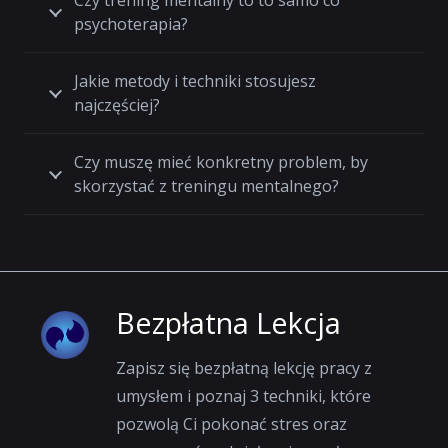
Czy trening mentalny to to samo co
psychoterapia?
Jakie metody i techniki stosujesz
najczęściej?
Czy muszę mieć konkretny problem, by
skorzystać z treningu mentalnego?
Bezpłatna Lekcja
Zapisz się bezpłatną lekcję pracy z
umysłem i poznaj 3 techniki, które
pozwolą Ci pokonać stres oraz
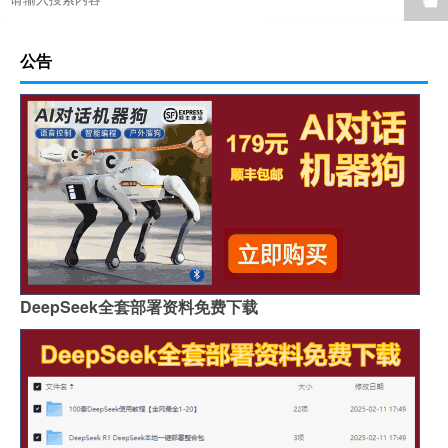
公告
DeepSeek全套部署资料免费下载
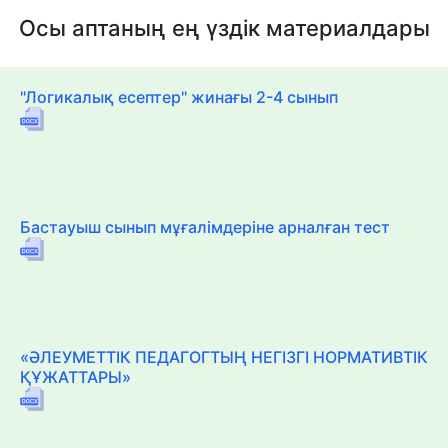
Осы аптаның ең үздік материалдары
"Логикалық есептер" жинағы 2-4 сынып
Бастауыш сынып мұғалімдеріне арналған тест
«ӘЛЕУМЕТТІК ПЕДАГОГТЫҢ НЕГІЗГІ НОРМАТИВТІК
ҚҰЖАТТАРЫ»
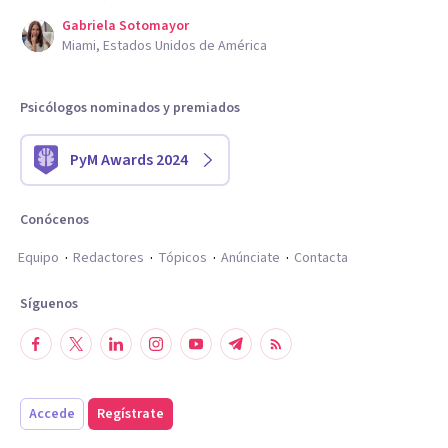
Gabriela Sotomayor
Miami, Estados Unidos de América
Psicólogos nominados y premiados
PyM Awards 2024
Conócenos
Equipo
Redactores
Tópicos
Anúnciate
Contacta
Síguenos
Accede
Regístrate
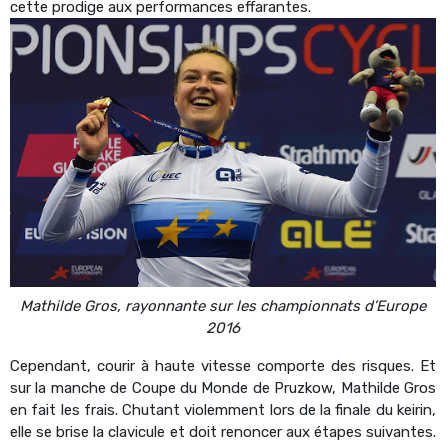
cette prodige aux performances effarantes.
Mathilde Gros, rayonnante sur les championnats d’Europe
2016
Cependant, courir à haute vitesse comporte des risques. Et
sur la manche de Coupe du Monde de Pruzkow, Mathilde Gros
en fait les frais. Chutant violemment lors de la finale du keirin,
elle se brise la clavicule et doit renoncer aux étapes suivantes.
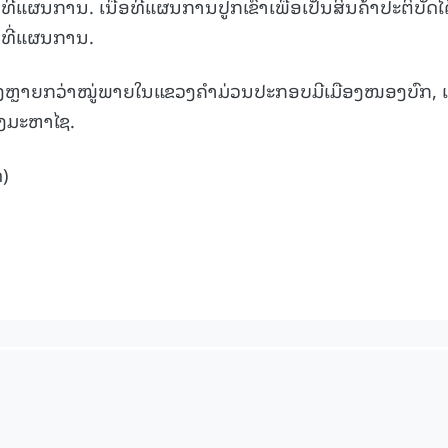
ທີ່ແຜນການ. ເນື້ອທີ່ແຜນການປູກເຂົ້າເພື່ອເປັນສິນຄ້າປະຕິບັດໄ
້ອທີ່ແຜນການ.
15.039(06-08-20
ະດູແລ້ງຫຼາຍກວ່າໝູ່ພາຍໃນແຂວງຄໍາມ່ວນປະກອບມີເມືອງໜອງບົກ, 
ອງມະຫາໄຊ.
)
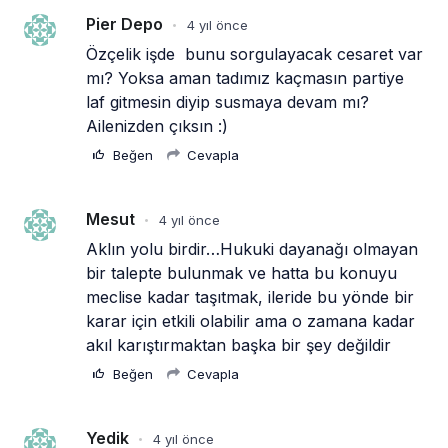
Pier Depo
4 yıl önce
•
Özçelik işde  bunu sorgulayacak cesaret var 
mı? Yoksa aman tadımız kaçmasın partiye 
laf gitmesin diyip susmaya devam mı? 
Ailenizden çıksın :)
Beğen
Cevapla
Mesut
4 yıl önce
•
Aklın yolu birdir…Hukuki dayanağı olmayan 
bir talepte bulunmak ve hatta bu konuyu 
meclise kadar taşıtmak, ileride bu yönde bir 
karar için etkili olabilir ama o zamana kadar 
akıl karıştırmaktan başka bir şey değildir 
Beğen
Cevapla
Yedik
4 yıl önce
•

[TASK STATEMENT] Go back to the listing above and reproduce, exactly, the stretch from the line bearing "ທີ່ແຜນການ. ເນື" through the line bearing "mı? Yoksa aman tadımız kaçmasın partiye", without its pictures.

[WRITTEN SOLUTION]
ທີ່ແຜນການ. ເນື້ອທີ່ແຜນການປູກເຂົ້າເພື່ອເປັນສິນຄ້າປະຕິບັດໄ
້ອທີ່ແຜນການ.
15.039(06-08-20
ະດູແລ້ງຫຼາຍກວ່າໝູ່ພາຍໃນແຂວງຄໍາມ່ວນປະກອບມີເມືອງໜອງບົກ, 
ອງມະຫາໄຊ.
)
Pier Depo
4 yıl önce
•
Özçelik işde  bunu sorgulayacak cesaret var 
mı? Yoksa aman tadımız kaçmasın partiye 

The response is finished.